Hello, my name is Bethany and I’m going to sometimes get it right. I’ll mostly get it wrong. I like you just the way you are. I hope you’ll like me just the way I am too.


  1. Chiiiiiills. Up and down. For a solid minute. Because perfection.

  2. GitanaRosa says:

    Great piece. Who amongst us has not been stained with the errs inherent in Parenting?

  3. total chills! i have been seeing your awesome status updates but how did i not know you had a blog? it was the fruit fly in the wine post that brought me here! awesome!

  4. Michelle Cashin says:

    I love you.

    I just cried because today, on my son’s first day back at school, I left my two year old in the car (because he’d thrown a fit when I tried to make him get dressed at the last minute and was wearing some underpants and a pyjama top) and rushed into the school yard to get him. I waited ten minutes, all the other kids seemed to have come out, until finally he strolled out the doors. Instead of the big hug and “how was your first day back?” I barked at him about dawdling, and told him off for leaving his jumper in school, all while practically running back to the car.

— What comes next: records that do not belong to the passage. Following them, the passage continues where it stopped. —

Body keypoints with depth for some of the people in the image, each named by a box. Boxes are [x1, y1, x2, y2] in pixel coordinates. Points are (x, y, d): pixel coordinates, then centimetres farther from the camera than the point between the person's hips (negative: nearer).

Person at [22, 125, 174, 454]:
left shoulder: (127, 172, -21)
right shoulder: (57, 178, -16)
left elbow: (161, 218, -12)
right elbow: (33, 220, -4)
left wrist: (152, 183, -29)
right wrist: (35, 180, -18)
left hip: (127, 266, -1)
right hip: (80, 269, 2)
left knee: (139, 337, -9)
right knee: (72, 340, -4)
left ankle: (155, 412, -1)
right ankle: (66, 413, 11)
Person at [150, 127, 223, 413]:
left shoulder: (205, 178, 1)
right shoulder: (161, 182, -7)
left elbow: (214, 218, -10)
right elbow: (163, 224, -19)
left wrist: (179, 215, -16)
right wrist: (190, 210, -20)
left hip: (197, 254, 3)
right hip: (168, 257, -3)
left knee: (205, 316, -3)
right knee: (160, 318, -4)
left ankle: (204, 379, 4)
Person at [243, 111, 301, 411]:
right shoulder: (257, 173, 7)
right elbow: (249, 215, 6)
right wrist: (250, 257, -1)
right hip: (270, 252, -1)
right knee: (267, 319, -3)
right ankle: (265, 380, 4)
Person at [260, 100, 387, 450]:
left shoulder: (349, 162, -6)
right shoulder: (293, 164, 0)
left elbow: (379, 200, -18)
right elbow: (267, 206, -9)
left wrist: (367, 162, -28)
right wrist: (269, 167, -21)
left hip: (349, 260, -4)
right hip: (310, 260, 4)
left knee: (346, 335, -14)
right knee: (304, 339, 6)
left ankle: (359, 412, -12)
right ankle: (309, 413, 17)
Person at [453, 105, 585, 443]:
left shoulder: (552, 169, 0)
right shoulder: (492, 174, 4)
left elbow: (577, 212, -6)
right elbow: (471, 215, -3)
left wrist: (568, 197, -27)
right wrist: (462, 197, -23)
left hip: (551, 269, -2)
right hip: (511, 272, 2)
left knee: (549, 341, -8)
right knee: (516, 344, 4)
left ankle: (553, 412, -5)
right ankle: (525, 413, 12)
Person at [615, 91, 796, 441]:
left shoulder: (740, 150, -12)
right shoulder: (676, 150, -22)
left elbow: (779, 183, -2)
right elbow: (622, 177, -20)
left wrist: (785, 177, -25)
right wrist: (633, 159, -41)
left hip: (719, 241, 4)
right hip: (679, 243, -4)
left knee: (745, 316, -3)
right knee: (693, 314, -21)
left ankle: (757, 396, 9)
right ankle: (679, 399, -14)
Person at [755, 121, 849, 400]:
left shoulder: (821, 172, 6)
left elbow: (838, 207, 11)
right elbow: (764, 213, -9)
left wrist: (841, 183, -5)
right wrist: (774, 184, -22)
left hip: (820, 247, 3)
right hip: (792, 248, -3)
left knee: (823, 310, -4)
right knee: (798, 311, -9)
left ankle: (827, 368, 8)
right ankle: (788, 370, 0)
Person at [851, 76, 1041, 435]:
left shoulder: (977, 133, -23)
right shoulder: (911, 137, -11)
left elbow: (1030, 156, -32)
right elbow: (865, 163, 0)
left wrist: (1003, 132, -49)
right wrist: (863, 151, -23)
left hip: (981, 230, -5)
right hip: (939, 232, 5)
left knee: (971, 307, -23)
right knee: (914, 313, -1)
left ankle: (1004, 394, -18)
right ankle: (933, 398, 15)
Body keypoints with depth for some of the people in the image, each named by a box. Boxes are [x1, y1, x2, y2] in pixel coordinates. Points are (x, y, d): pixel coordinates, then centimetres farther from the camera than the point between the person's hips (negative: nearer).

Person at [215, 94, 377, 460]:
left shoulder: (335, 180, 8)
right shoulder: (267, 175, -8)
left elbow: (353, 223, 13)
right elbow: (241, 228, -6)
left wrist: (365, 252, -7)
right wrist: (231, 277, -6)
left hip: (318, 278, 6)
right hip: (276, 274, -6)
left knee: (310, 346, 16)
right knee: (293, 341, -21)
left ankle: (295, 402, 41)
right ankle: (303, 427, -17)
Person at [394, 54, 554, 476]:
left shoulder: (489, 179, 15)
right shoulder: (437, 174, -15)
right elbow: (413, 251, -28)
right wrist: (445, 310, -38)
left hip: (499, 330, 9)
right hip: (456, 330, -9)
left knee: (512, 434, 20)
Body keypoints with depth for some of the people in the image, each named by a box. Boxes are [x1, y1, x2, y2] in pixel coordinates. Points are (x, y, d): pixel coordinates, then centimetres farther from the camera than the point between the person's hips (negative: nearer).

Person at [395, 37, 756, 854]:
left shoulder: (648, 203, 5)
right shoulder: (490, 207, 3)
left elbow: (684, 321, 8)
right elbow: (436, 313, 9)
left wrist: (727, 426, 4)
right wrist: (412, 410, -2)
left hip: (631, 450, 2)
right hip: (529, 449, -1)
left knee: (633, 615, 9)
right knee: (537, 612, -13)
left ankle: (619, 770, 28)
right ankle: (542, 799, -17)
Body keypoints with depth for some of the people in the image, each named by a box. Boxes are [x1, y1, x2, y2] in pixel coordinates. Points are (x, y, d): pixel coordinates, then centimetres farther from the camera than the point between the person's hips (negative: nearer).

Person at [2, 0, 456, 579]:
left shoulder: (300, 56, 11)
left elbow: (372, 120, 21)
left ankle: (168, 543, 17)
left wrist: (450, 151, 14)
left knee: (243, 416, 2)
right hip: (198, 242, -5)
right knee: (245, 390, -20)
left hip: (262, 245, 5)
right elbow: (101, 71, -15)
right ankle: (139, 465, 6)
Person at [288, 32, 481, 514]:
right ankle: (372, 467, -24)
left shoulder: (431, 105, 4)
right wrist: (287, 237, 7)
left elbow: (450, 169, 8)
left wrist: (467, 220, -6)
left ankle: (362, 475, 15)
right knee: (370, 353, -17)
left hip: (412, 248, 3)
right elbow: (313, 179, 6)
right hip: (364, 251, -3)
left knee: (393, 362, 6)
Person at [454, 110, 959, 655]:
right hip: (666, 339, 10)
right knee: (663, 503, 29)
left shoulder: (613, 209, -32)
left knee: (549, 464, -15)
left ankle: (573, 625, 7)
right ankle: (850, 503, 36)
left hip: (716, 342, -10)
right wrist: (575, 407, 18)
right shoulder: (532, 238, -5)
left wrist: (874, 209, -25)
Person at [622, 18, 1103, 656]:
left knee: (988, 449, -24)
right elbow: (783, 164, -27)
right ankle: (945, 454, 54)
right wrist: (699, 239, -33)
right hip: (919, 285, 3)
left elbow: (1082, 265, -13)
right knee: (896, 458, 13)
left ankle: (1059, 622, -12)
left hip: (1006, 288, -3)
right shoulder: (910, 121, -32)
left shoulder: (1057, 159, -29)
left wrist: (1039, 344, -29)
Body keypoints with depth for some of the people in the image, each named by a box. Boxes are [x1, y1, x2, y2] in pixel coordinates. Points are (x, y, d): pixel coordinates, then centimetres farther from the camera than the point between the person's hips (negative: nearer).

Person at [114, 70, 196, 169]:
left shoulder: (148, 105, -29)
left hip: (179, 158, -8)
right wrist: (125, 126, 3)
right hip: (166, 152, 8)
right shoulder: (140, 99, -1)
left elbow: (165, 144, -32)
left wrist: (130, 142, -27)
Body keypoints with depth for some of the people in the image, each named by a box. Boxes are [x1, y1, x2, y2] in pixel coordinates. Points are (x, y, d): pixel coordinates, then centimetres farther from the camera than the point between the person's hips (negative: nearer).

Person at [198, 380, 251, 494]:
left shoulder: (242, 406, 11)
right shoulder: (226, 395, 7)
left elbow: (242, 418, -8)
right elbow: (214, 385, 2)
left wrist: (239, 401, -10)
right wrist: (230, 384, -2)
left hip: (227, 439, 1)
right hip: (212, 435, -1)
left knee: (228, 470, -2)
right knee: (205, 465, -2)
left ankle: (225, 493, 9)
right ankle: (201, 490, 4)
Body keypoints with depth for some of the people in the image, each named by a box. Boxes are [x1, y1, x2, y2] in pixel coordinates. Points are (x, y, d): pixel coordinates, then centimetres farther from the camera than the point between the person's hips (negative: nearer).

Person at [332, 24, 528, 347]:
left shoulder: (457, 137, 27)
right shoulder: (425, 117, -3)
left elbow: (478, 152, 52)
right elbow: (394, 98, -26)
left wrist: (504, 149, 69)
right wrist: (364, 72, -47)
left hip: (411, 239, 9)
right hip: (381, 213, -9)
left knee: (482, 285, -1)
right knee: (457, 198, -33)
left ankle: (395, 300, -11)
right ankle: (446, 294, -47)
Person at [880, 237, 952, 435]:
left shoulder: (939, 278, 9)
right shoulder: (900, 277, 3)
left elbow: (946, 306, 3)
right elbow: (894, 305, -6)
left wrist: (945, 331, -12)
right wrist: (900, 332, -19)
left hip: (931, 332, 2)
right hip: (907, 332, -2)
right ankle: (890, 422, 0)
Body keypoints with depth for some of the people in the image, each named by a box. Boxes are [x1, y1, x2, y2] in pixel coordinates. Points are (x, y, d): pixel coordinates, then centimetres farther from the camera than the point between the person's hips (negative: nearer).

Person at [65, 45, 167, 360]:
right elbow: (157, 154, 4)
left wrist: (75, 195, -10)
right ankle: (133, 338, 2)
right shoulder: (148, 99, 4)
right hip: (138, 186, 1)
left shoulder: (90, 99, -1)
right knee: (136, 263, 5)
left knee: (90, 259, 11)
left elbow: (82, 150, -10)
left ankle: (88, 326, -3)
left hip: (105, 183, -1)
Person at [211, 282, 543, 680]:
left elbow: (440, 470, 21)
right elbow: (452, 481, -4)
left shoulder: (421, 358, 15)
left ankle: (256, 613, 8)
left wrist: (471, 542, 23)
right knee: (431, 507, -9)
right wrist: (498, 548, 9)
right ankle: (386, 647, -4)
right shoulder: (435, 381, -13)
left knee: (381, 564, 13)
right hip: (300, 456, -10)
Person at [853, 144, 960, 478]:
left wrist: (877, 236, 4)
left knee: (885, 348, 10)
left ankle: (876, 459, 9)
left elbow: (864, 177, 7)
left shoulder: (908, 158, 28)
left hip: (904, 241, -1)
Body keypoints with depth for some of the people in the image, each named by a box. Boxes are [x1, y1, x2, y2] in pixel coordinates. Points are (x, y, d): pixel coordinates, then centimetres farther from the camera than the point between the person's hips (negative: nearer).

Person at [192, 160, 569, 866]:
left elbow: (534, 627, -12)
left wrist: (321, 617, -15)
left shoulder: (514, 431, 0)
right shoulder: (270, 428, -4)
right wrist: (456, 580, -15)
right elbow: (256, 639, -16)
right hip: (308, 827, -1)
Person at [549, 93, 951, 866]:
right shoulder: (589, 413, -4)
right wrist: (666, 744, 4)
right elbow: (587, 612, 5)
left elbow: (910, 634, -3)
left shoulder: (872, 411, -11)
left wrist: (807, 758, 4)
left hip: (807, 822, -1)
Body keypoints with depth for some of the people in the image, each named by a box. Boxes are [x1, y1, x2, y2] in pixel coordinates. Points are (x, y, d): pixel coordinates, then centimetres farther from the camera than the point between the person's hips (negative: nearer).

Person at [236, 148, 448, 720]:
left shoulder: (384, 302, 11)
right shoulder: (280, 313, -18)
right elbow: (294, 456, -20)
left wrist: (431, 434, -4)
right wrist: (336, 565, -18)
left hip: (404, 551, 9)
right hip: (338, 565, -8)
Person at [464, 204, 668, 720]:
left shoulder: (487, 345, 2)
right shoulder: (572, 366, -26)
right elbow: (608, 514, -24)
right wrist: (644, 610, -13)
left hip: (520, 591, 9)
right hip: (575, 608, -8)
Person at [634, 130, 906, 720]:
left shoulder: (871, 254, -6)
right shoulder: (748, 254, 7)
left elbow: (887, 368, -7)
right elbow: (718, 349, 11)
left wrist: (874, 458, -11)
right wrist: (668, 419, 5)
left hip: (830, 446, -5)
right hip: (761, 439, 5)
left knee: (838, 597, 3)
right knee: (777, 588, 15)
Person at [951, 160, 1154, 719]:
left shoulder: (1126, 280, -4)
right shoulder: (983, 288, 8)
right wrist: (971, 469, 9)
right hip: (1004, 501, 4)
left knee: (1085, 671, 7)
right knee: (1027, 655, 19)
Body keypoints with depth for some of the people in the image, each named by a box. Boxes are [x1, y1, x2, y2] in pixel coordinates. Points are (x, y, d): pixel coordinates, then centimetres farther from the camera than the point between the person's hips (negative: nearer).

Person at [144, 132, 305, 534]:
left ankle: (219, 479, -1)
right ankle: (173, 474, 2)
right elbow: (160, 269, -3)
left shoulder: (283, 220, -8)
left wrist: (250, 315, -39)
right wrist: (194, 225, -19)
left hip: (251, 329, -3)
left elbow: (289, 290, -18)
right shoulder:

He looked so crestfallen.

    I don’t really feel any less sticky, but I will try to do better tomorrow xx

  5. Yes, yes, yes. And don’t forget by failing with as much self forgiveness as we can muster we teach our children to fail with grace as well. Which is way more valuable than having a parent who doesn’t fail.

  6. Thank you. So often you have taken the stress I didn’t know I was carrying away. Thank you my sticky friend. Please don’t ever change.

  7. You make me smile. Totally embarrassing the positive and human side of parenting. As a parent of a 14 and 16 yo… It changes but is the same. Different circumstance, same guilt, but love surpasses all mistakes under the best of intentions. Despite the “you’re ruining my life” comments they know you ruin out out of love. College savings/therapy… They decide.

  8. Good golly with this post. So sticky. So very sticky. And I don’t think warm water will do it, but I’ll try. Because when you said “the more I tried to succeed the more I failed,” I cried. Because RIGHT?!

    Sigh. More trying tomorrow.

  9. Oh yes, this is my life. Just hoping that people can be accepting of my “as is” ways. Love you.

  10. I’m the mom who forgets it’s wear-your-Halloween-costume-to-PreK-Day. They keep cheesy little masks on hand for the children of moms like me. I honestly don’t think it bothered me until I saw the mask. Then I sobbed. But you know what? That kid just started HS and *he doesn’t even remember PreK*. Next time I’m going to try to forgive myself a few years sooner.

  11. What I see when I read this is not a person failing at anything, but a woman who got herself and 4 kids ready for a day of work, school, and daycare; who accepted help when it was offered and offered help where it was needed; who got herself and 4 kids back home after a day of work, school, and daycare; who then prepared and cleaned up from dinner. All while wearing what I’m certain are some badass shoes. Incredible!

    When getting dressed for work feels selfish, you are a mother. The magnitude of the expectations we shoulder every day could render us paralyzed and overwhelmed. Instead, we aim for hitting all the targets but some we miss. Success is simply taking a little extra time the next day to aim for those.

  12. [Slow clap]

  13. I love this. And you.

  14. Here’s praying for loads more of that cleansing 1/3 cup…and failure is ALWAYS the key for letting us mommas know that you GET IT. We love you. xo

  15. I hear ya. Great post, and, yes, we must remind ourselves daily that we are only human.